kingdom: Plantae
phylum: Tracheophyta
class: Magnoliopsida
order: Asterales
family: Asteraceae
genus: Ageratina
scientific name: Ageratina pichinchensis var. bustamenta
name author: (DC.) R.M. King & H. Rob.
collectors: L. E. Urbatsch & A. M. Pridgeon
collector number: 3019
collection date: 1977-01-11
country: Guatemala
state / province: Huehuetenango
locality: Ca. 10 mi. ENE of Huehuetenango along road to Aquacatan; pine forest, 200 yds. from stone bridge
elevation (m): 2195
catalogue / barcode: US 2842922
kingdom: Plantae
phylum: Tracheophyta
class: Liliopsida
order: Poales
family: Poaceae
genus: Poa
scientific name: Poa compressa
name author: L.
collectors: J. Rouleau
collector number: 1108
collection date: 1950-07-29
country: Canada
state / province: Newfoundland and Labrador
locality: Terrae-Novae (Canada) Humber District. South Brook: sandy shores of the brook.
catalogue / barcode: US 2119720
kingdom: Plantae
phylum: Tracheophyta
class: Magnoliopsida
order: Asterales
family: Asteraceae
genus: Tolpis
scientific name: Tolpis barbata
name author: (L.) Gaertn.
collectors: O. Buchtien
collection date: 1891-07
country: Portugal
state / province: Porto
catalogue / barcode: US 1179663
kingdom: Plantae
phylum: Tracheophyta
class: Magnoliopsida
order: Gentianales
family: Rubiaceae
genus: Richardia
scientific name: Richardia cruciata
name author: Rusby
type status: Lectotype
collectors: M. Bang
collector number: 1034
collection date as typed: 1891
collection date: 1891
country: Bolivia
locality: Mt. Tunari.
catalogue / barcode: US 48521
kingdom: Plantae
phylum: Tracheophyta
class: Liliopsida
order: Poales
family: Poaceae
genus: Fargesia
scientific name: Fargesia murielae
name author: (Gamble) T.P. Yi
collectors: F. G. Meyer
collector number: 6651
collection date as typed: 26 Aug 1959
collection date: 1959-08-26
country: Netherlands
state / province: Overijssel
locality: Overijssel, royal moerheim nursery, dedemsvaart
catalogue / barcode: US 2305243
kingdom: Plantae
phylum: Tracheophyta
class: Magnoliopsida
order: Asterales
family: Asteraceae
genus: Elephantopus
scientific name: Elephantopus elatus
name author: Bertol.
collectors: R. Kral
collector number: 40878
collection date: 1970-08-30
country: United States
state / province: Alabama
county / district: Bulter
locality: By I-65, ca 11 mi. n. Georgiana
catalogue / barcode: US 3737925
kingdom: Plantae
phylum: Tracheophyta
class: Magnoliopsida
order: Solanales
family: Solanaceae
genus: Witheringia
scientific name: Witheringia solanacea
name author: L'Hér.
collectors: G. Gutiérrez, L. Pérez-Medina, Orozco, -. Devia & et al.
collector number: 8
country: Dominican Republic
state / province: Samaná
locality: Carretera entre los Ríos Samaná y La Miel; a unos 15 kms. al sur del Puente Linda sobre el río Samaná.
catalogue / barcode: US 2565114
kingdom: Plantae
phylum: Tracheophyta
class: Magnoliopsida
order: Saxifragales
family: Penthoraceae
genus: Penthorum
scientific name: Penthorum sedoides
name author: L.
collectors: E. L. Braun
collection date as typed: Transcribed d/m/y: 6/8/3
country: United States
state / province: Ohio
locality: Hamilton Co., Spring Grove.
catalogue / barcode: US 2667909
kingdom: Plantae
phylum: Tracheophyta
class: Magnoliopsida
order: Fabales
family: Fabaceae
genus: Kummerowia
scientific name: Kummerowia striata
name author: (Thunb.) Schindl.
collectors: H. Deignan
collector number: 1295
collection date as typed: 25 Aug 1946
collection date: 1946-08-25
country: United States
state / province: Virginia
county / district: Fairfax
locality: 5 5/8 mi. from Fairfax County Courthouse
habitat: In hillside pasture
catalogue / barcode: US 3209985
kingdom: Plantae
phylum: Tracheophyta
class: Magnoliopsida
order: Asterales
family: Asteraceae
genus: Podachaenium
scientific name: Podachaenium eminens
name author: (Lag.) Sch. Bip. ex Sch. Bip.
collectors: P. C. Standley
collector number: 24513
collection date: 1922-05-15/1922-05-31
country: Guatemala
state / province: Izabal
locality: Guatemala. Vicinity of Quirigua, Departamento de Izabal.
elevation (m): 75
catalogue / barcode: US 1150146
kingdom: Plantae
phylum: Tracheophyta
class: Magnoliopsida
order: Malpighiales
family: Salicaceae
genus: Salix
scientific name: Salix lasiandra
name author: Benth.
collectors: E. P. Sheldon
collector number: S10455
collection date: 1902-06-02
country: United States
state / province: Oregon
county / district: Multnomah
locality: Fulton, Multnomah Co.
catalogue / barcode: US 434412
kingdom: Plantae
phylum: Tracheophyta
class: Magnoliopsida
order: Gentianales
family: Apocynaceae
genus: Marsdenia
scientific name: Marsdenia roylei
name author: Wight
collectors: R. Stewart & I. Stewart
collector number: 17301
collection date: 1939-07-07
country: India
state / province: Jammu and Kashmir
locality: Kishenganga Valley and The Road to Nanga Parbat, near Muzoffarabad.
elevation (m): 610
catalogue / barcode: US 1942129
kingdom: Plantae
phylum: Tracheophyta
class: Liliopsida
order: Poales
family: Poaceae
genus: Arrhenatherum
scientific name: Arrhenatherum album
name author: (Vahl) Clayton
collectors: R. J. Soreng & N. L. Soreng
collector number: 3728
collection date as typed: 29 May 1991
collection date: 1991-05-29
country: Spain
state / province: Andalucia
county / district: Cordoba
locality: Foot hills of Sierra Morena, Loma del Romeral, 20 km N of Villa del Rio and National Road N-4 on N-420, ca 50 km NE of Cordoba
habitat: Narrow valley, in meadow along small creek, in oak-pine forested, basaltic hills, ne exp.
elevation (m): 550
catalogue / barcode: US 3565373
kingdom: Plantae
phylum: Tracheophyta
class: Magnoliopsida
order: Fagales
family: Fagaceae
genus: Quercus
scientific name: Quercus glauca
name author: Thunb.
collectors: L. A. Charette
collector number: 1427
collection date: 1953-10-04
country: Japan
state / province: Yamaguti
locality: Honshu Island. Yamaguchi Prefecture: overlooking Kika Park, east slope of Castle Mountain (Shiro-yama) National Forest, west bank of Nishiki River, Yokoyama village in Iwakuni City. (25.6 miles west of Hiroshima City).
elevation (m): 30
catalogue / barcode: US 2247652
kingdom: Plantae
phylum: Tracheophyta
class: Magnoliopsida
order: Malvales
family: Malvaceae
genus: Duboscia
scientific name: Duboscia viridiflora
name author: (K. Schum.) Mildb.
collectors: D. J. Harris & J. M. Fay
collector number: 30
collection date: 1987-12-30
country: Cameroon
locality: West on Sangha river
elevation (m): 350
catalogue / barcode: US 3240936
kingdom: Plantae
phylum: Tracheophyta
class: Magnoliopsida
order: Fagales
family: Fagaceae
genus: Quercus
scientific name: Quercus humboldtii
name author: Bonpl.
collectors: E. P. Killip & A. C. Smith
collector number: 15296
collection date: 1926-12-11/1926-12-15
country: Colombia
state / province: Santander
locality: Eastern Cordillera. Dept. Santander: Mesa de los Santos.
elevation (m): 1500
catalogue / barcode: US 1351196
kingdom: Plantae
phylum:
++++++++
STATED PROBLEM
Reproduce every line of the material above verbatim, keeping the original order and formatting.

EXERCISE RESPONSE
kingdom: Plantae
phylum: Tracheophyta
class: Magnoliopsida
order: Asterales
family: Asteraceae
genus: Ageratina
scientific name: Ageratina pichinchensis var. bustamenta
name author: (DC.) R.M. King & H. Rob.
collectors: L. E. Urbatsch & A. M. Pridgeon
collector number: 3019
collection date: 1977-01-11
country: Guatemala
state / province: Huehuetenango
locality: Ca. 10 mi. ENE of Huehuetenango along road to Aquacatan; pine forest, 200 yds. from stone bridge
elevation (m): 2195
catalogue / barcode: US 2842922
kingdom: Plantae
phylum: Tracheophyta
class: Liliopsida
order: Poales
family: Poaceae
genus: Poa
scientific name: Poa compressa
name author: L.
collectors: J. Rouleau
collector number: 1108
collection date: 1950-07-29
country: Canada
state / province: Newfoundland and Labrador
locality: Terrae-Novae (Canada) Humber District. South Brook: sandy shores of the brook.
catalogue / barcode: US 2119720
kingdom: Plantae
phylum: Tracheophyta
class: Magnoliopsida
order: Asterales
family: Asteraceae
genus: Tolpis
scientific name: Tolpis barbata
name author: (L.) Gaertn.
collectors: O. Buchtien
collection date: 1891-07
country: Portugal
state / province: Porto
catalogue / barcode: US 1179663
kingdom: Plantae
phylum: Tracheophyta
class: Magnoliopsida
order: Gentianales
family: Rubiaceae
genus: Richardia
scientific name: Richardia cruciata
name author: Rusby
type status: Lectotype
collectors: M. Bang
collector number: 1034
collection date as typed: 1891
collection date: 1891
country: Bolivia
locality: Mt. Tunari.
catalogue / barcode: US 48521
kingdom: Plantae
phylum: Tracheophyta
class: Liliopsida
order: Poales
family: Poaceae
genus: Fargesia
scientific name: Fargesia murielae
name author: (Gamble) T.P. Yi
collectors: F. G. Meyer
collector number: 6651
collection date as typed: 26 Aug 1959
collection date: 1959-08-26
country: Netherlands
state / province: Overijssel
locality: Overijssel, royal moerheim nursery, dedemsvaart
catalogue / barcode: US 2305243
kingdom: Plantae
phylum: Tracheophyta
class: Magnoliopsida
order: Asterales
family: Asteraceae
genus: Elephantopus
scientific name: Elephantopus elatus
name author: Bertol.
collectors: R. Kral
collector number: 40878
collection date: 1970-08-30
country: United States
state / province: Alabama
county / district: Bulter
locality: By I-65, ca 11 mi. n. Georgiana
catalogue / barcode: US 3737925
kingdom: Plantae
phylum: Tracheophyta
class: Magnoliopsida
order: Solanales
family: Solanaceae
genus: Witheringia
scientific name: Witheringia solanacea
name author: L'Hér.
collectors: G. Gutiérrez, L. Pérez-Medina, Orozco, -. Devia & et al.
collector number: 8
country: Dominican Republic
state / province: Samaná
locality: Carretera entre los Ríos Samaná y La Miel; a unos 15 kms. al sur del Puente Linda sobre el río Samaná.
catalogue / barcode: US 2565114
kingdom: Plantae
phylum: Tracheophyta
class: Magnoliopsida
order: Saxifragales
family: Penthoraceae
genus: Penthorum
scientific name: Penthorum sedoides
name author: L.
collectors: E. L. Braun
collection date as typed: Transcribed d/m/y: 6/8/3
country: United States
state / province: Ohio
locality: Hamilton Co., Spring Grove.
catalogue / barcode: US 2667909
kingdom: Plantae
phylum: Tracheophyta
class: Magnoliopsida
order: Fabales
family: Fabaceae
genus: Kummerowia
scientific name: Kummerowia striata
name author: (Thunb.) Schindl.
collectors: H. Deignan
collector number: 1295
collection date as typed: 25 Aug 1946
collection date: 1946-08-25
country: United States
state / province: Virginia
county / district: Fairfax
locality: 5 5/8 mi. from Fairfax County Courthouse
habitat: In hillside pasture
catalogue / barcode: US 3209985
kingdom: Plantae
phylum: Tracheophyta
class: Magnoliopsida
order: Asterales
family: Asteraceae
genus: Podachaenium
scientific name: Podachaenium eminens
name author: (Lag.) Sch. Bip. ex Sch. Bip.
collectors: P. C. Standley
collector number: 24513
collection date: 1922-05-15/1922-05-31
country: Guatemala
state / province: Izabal
locality: Guatemala. Vicinity of Quirigua, Departamento de Izabal.
elevation (m): 75
catalogue / barcode: US 1150146
kingdom: Plantae
phylum: Tracheophyta
class: Magnoliopsida
order: Malpighiales
family: Salicaceae
genus: Salix
scientific name: Salix lasiandra
name author: Benth.
collectors: E. P. Sheldon
collector number: S10455
collection date: 1902-06-02
country: United States
state / province: Oregon
county / district: Multnomah
locality: Fulton, Multnomah Co.
catalogue / barcode: US 434412
kingdom: Plantae
phylum: Tracheophyta
class: Magnoliopsida
order: Gentianales
family: Apocynaceae
genus: Marsdenia
scientific name: Marsdenia roylei
name author: Wight
collectors: R. Stewart & I. Stewart
collector number: 17301
collection date: 1939-07-07
country: India
state / province: Jammu and Kashmir
locality: Kishenganga Valley and The Road to Nanga Parbat, near Muzoffarabad.
elevation (m): 610
catalogue / barcode: US 1942129
kingdom: Plantae
phylum: Tracheophyta
class: Liliopsida
order: Poales
family: Poaceae
genus: Arrhenatherum
scientific name: Arrhenatherum album
name author: (Vahl) Clayton
collectors: R. J. Soreng & N. L. Soreng
collector number: 3728
collection date as typed: 29 May 1991
collection date: 1991-05-29
country: Spain
state / province: Andalucia
county / district: Cordoba
locality: Foot hills of Sierra Morena, Loma del Romeral, 20 km N of Villa del Rio and National Road N-4 on N-420, ca 50 km NE of Cordoba
habitat: Narrow valley, in meadow along small creek, in oak-pine forested, basaltic hills, ne exp.
elevation (m): 550
catalogue / barcode: US 3565373
kingdom: Plantae
phylum: Tracheophyta
class: Magnoliopsida
order: Fagales
family: Fagaceae
genus: Quercus
scientific name: Quercus glauca
name author: Thunb.
collectors: L. A. Charette
collector number: 1427
collection date: 1953-10-04
country: Japan
state / province: Yamaguti
locality: Honshu Island. Yamaguchi Prefecture: overlooking Kika Park, east slope of Castle Mountain (Shiro-yama) National Forest, west bank of Nishiki River, Yokoyama village in Iwakuni City. (25.6 miles west of Hiroshima City).
elevation (m): 30
catalogue / barcode: US 2247652
kingdom: Plantae
phylum: Tracheophyta
class: Magnoliopsida
order: Malvales
family: Malvaceae
genus: Duboscia
scientific name: Duboscia viridiflora
name author: (K. Schum.) Mildb.
collectors: D. J. Harris & J. M. Fay
collector number: 30
collection date: 1987-12-30
country: Cameroon
locality: West on Sangha river
elevation (m): 350
catalogue / barcode: US 3240936
kingdom: Plantae
phylum: Tracheophyta
class: Magnoliopsida
order: Fagales
family: Fagaceae
genus: Quercus
scientific name: Quercus humboldtii
name author: Bonpl.
collectors: E. P. Killip & A. C. Smith
collector number: 15296
collection date: 1926-12-11/1926-12-15
country: Colombia
state / province: Santander
locality: Eastern Cordillera. Dept. Santander: Mesa de los Santos.
elevation (m): 1500
catalogue / barcode: US 1351196
kingdom: Plantae
phylum:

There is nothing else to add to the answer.